» Task requirements
a: Copy the stretch of the predistortion abstract from "Chris Dick, Signal" through "this development environment." word for word.
b: According to the predistortion abstract, what architecture is used to initialize the system?

» Excerpt provided
/---

# FPGA IMPLEMENTATION OF DIGITAL PREDISTORTION LINEARIZERS FOR WIDEBAND POWER AMPLIFIERS

Navid Lashkarian, Signal Processing Division, Xilinx Inc., San Jose, USA, navid.lashkarian@xilinx.com,

Chris Dick, Signal Processing Division, Xilinx Inc., San Jose, USA, chris.dick@xilinx.com

# ABSTRACT

This paper reports on the FPGA implementation of a Volterra series PA pre-distorter. The implementation of the pre-distorter and the indirect learning architecture for initializing the system is described. We supply insight into the implementation of the adaptive process itself and how the pre-distorter can exploit new generation heterogeneous FPGAs that provide a massively parallel compute fabric for demanding realtime tasks and an embedded processor for processes that have softer schedules. A recent generation visual programming design flow has been used for the implementation. The paper comments on the design productivity and efficiency aspects of the final FPGA implementation using this development environment.

\---

» The data
/---

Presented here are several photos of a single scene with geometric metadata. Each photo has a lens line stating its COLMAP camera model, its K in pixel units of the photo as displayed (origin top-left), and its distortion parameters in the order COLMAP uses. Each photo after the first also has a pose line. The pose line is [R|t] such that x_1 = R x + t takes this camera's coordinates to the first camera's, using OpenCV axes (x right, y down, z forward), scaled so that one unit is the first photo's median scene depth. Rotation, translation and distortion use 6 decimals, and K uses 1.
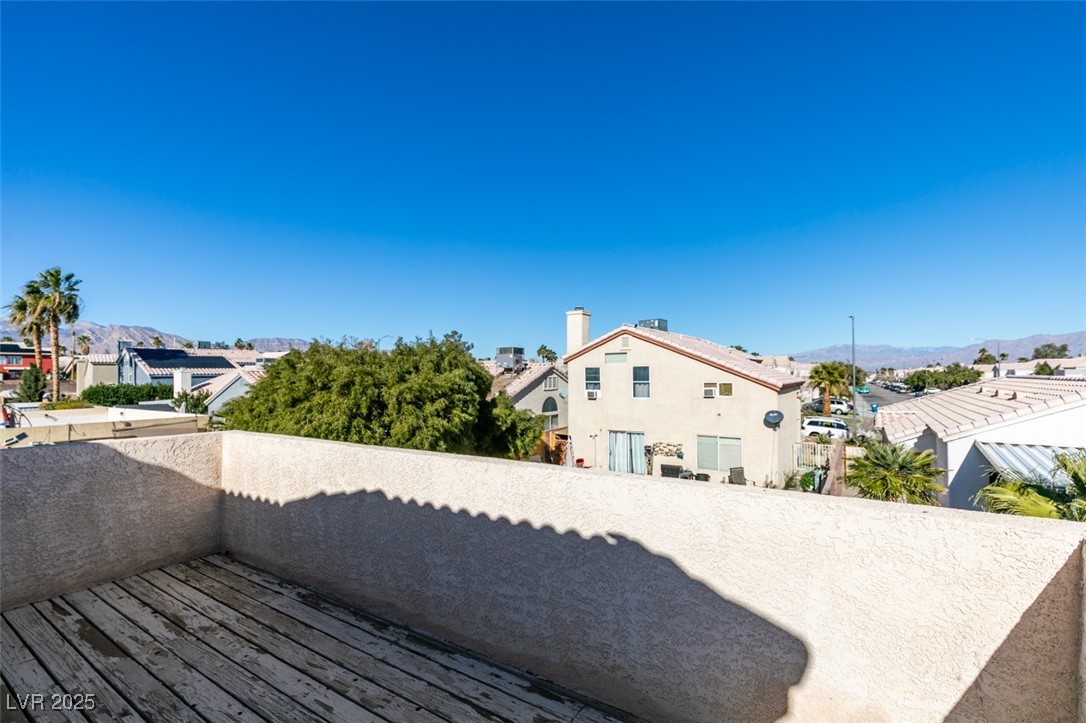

\---
/---

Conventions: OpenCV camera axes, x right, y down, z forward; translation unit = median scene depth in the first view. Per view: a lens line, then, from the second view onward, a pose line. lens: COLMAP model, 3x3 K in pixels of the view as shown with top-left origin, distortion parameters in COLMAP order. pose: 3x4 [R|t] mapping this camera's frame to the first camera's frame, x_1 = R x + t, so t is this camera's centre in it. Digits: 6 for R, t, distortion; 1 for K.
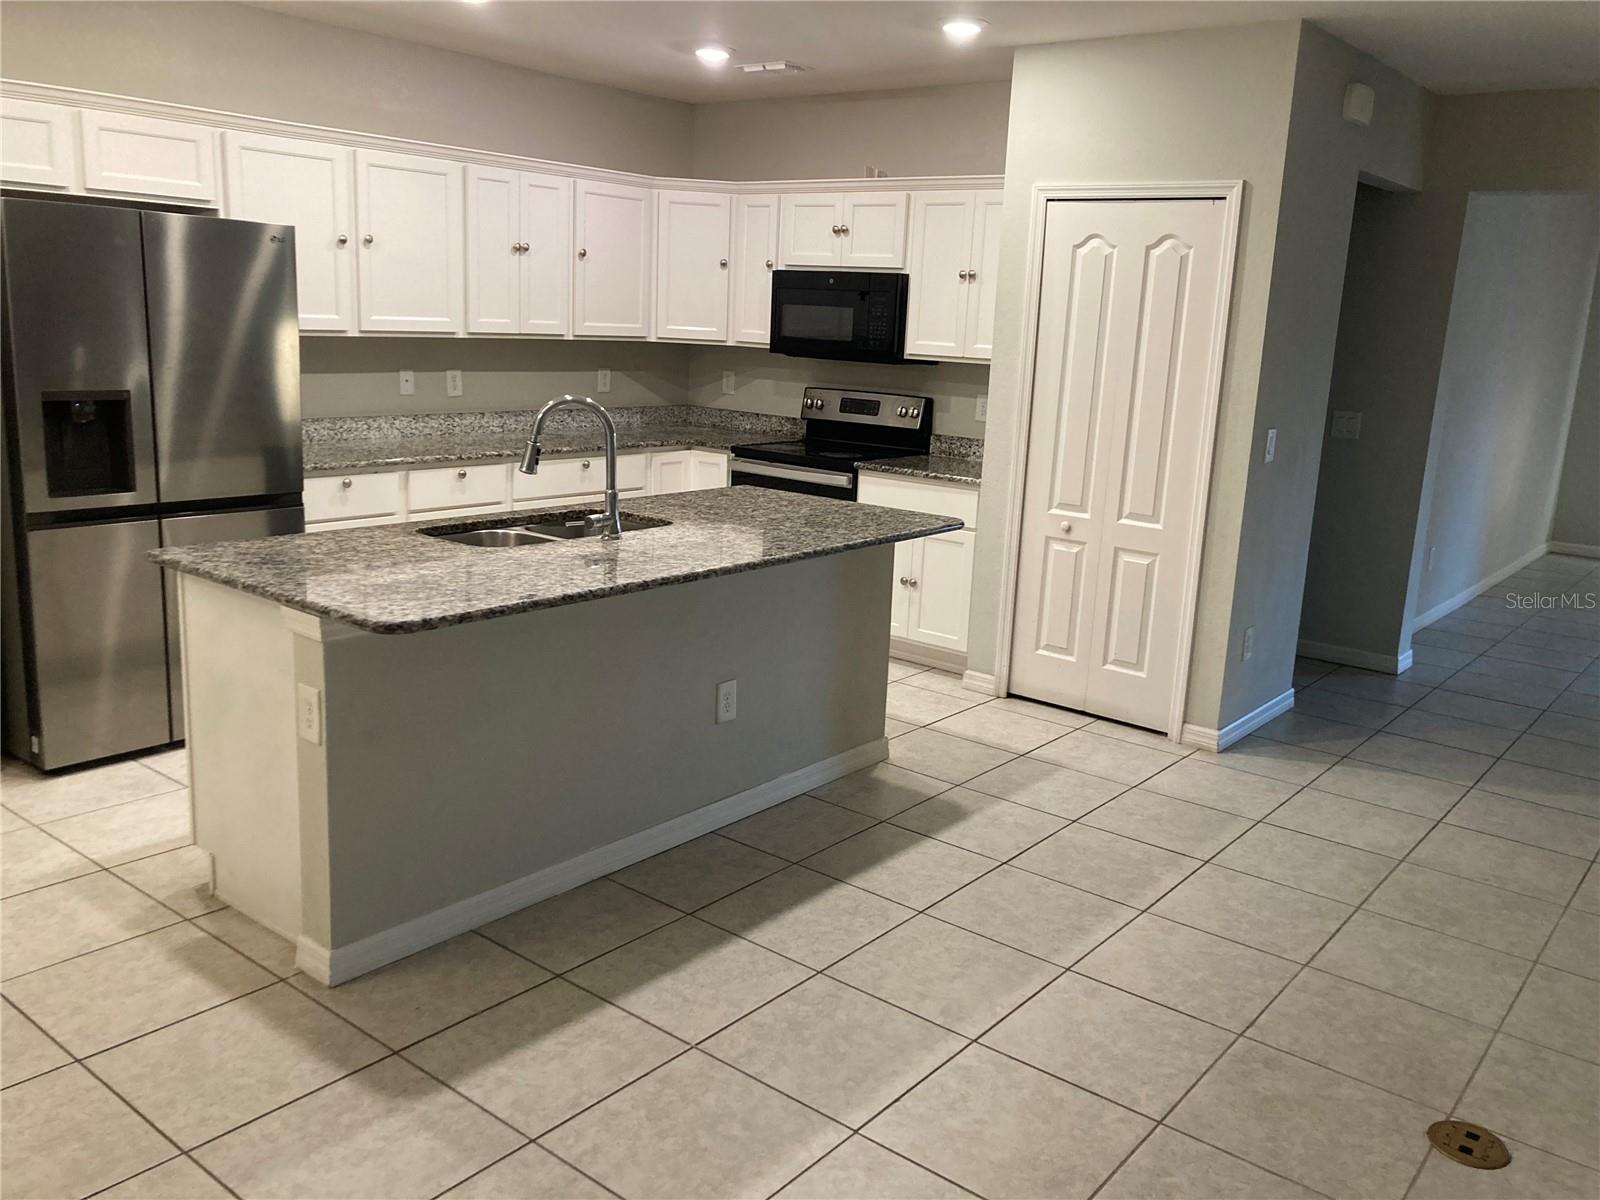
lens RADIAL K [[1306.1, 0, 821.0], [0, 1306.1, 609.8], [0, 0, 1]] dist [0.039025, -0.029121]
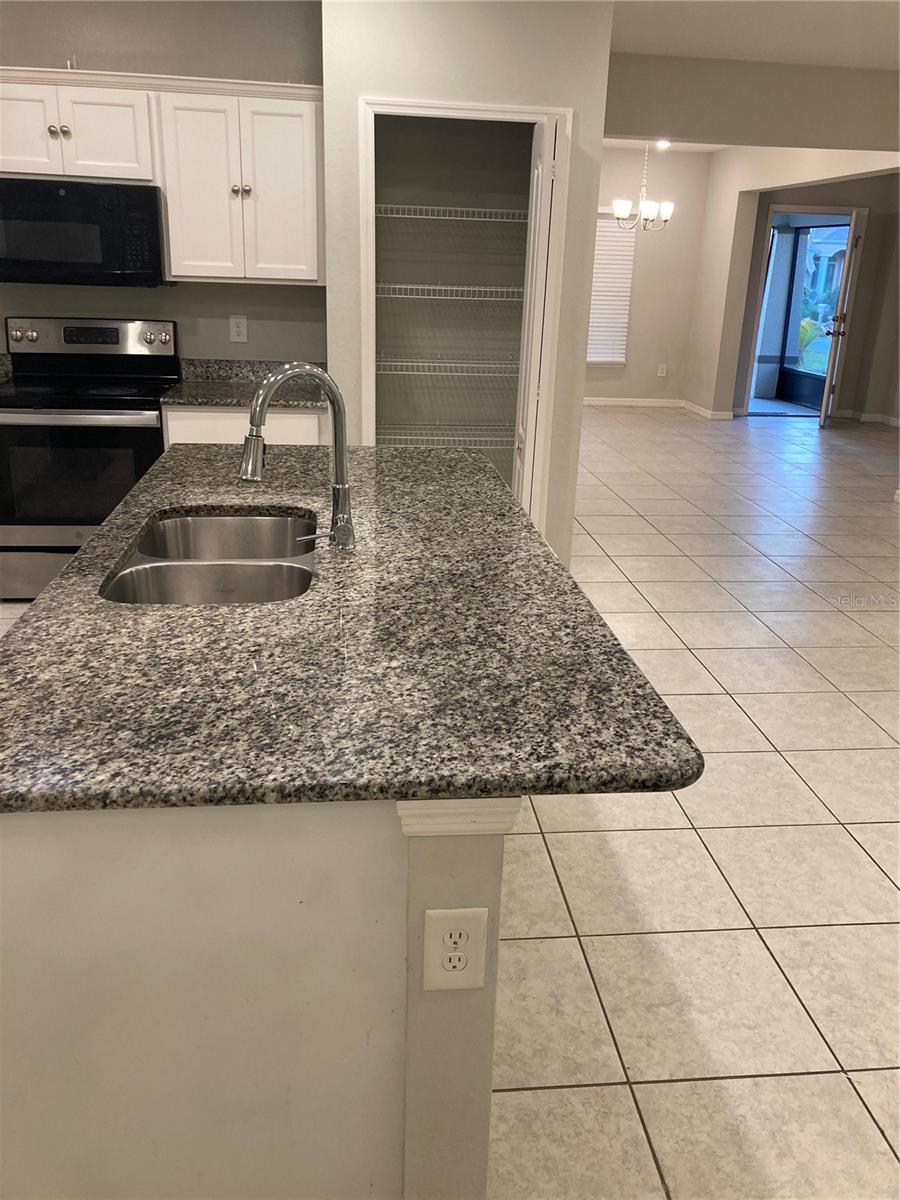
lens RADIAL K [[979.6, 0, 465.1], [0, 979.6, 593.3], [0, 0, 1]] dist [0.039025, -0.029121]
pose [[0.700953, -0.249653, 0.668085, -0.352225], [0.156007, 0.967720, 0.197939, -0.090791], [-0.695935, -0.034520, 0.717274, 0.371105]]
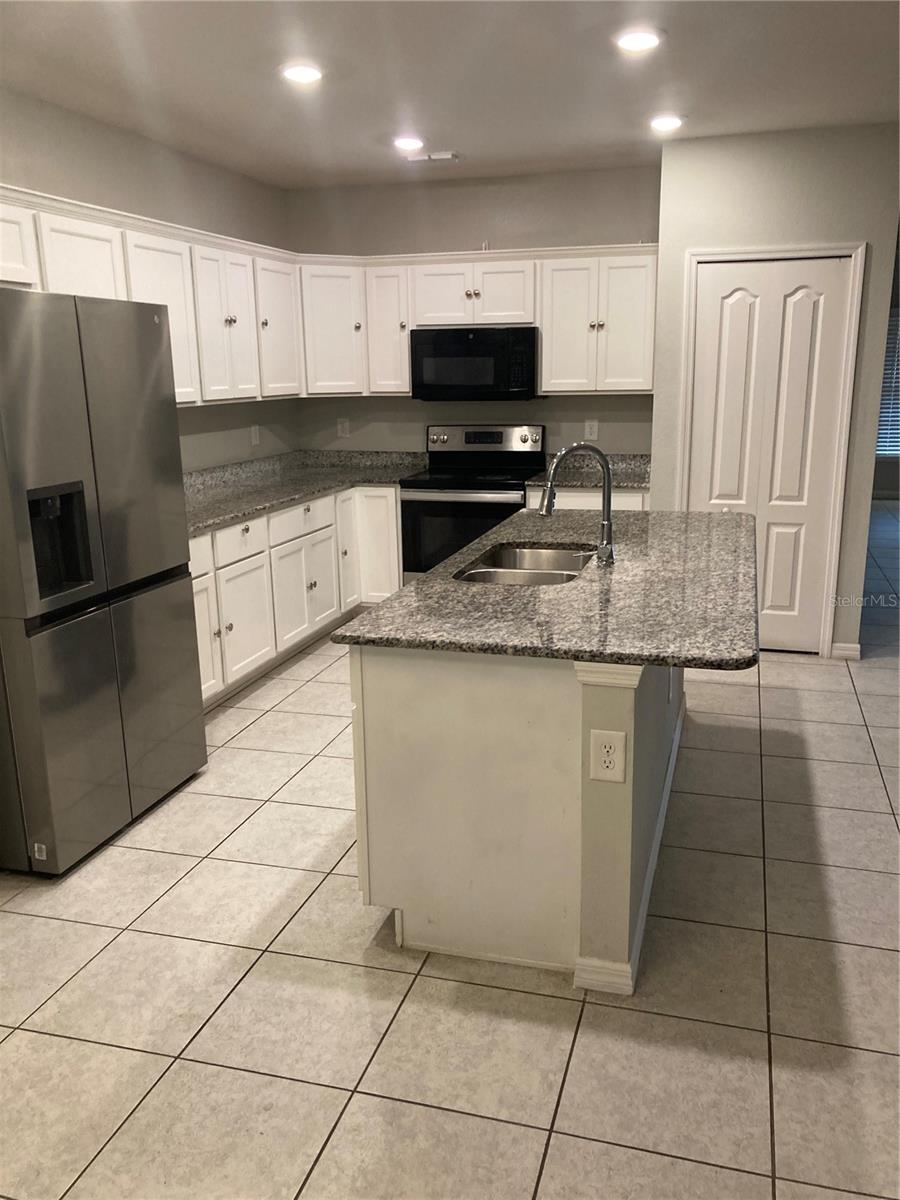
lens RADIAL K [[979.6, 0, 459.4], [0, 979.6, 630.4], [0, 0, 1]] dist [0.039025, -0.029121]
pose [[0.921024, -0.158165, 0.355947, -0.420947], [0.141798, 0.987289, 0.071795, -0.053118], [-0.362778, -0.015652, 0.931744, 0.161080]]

\---

» Responses
a:
Chris Dick, Signal Processing Division, Xilinx Inc., San Jose, USA, chris.dick@xilinx.com

# ABSTRACT

This paper reports on the FPGA implementation of a Volterra series PA pre-distorter. The implementation of the pre-distorter and the indirect learning architecture for initializing the system is described. We supply insight into the implementation of the adaptive process itself and how the pre-distorter can exploit new generation heterogeneous FPGAs that provide a massively parallel compute fabric for demanding realtime tasks and an embedded processor for processes that have softer schedules. A recent generation visual programming design flow has been used for the implementation. The paper comments on the design productivity and efficiency aspects of the final FPGA implementation using this development environment.

b: The indirect learning architecture.